Vers une réouverture de la frontière Niger Bénin : les exigences de Niamey

Le Niger a franchi une étape décisive dans le dialogue avec son voisin en fixant, ce samedi 20 juin, ses exigences pour la réouverture de la frontière avec le Bénin. Fermé depuis près de trois ans, ce passage stratégique fait l’objet de tractations intenses entre Niamey et Cotonou afin de restaurer la fluidité des échanges au sein de l’Afrique subsaharienne.

Niger : Niamey pose des conditions à la réouverture de la frontière avec le Bénin

Des garanties sécuritaires au cœur des discussions

Lors d’une réunion tenue à Cotonou avec un comité d’experts, le général Mohamed Toumba, ministre nigérien de l’Intérieur, a conditionné la levée des barrières à la signature de deux documents majeurs : un accord de défense et un pacte de sécurité. L’objectif affiché par Niamey est d’instaurer un principe intangible de non-utilisation du territoire de l’un des États contre l’autre, renforçant ainsi la coopération africaine.

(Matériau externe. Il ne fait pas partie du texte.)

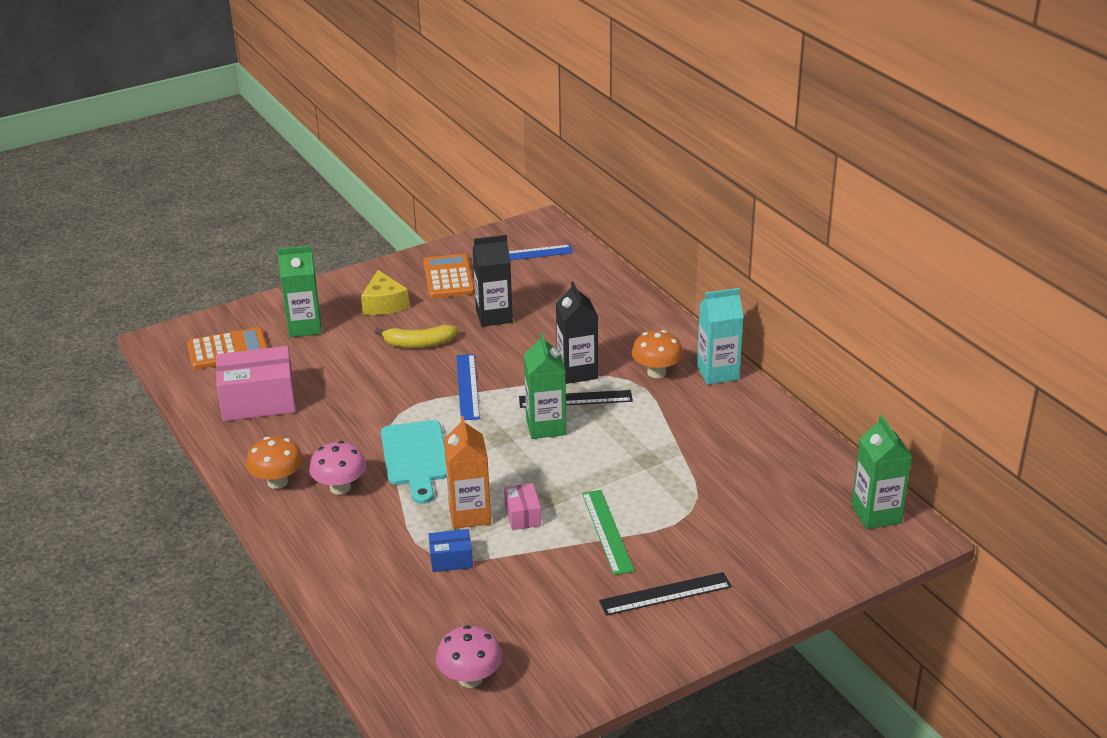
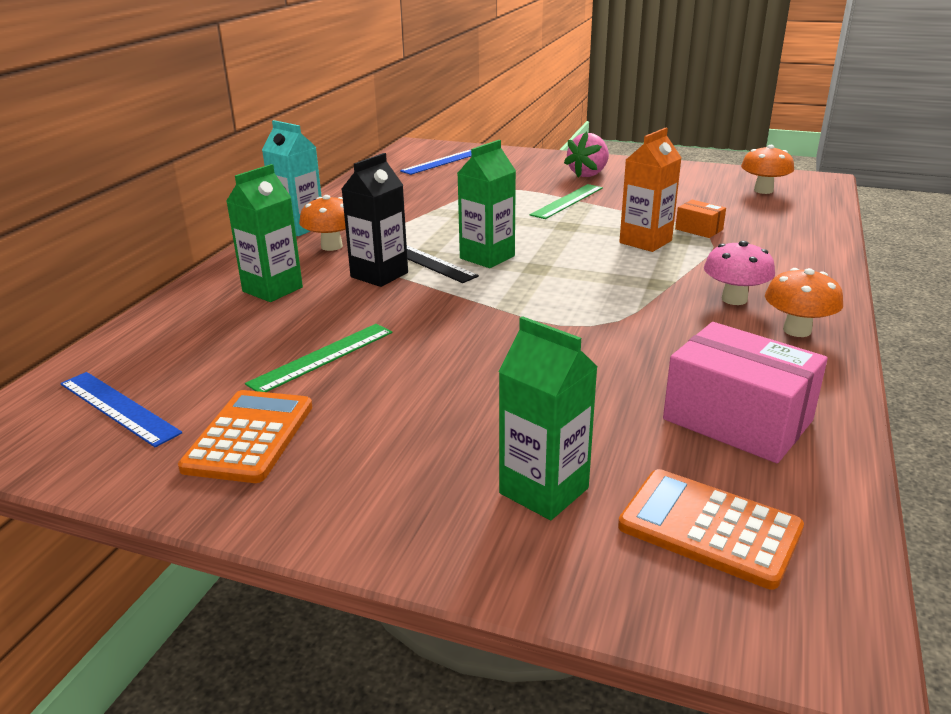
camera: 130 degrees left, 5 degrees down
yellow cheese [361,270,410,315] -> none
yellow banana [375,325,458,348] -> none
turquoise cutting board [381,420,447,504] -> none
orange calculator [423,254,475,298] -> orange calculator turned 150 degrees clockwise [178,390,312,483]
blue box [429,529,473,572] -> orange box [675,200,726,238]
pink mushroom [436,625,502,688] -> orange mushroom [741,145,794,194]
blue ruler [456,354,480,420] -> blue ruler moved to [400,150,471,175]
black carton [473,235,513,327] -> green ruler [245,324,393,392]
pink box [504,483,541,530] -> none
black ruler [599,572,732,616] -> pink strawberry [564,132,609,178]
green carton [851,415,912,529] -> green carton moved to [226,164,303,302]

Le général Toumba a également insisté sur la nécessité d’une « transparence totale » concernant la présence de dispositifs militaires étrangers à proximité de la frontière naturelle formée par le fleuve Niger. Cette demande fait écho aux tensions passées, les autorités nigériennes ayant régulièrement soupçonné le Bénin d’abriter des installations militaires françaises, des allégations que les autorités béninoises ont toujours formellement démenties.

Un processus de normalisation en marche

La situation frontalière s’était crispée suite aux événements de juillet 2023, lorsque l’arrivée au pouvoir d’un régime militaire au Niger avait entraîné une rupture des relations, Niamey craignant des tentatives de déstabilisation orchestrées depuis le sol béninois. Cependant, un vent de décrispation semble souffler sur l’information africaine depuis la visite au Niger du président béninois Romuald Wadagni au début du mois de juin.

Face à la menace persistante des groupes armés terroristes affiliés à Al-Qaïda et à l’État islamique, l’unité des peuples africains devient une nécessité stratégique. Dans cette optique, le ministre nigérien a proposé la création opérationnelle d’une cellule bilatérale de fusion de renseignements. Cette structure permettrait aux armées des deux nations de coordonner leurs efforts et de cesser de lutter isolément contre un ennemi qui ignore les délimitations géographiques.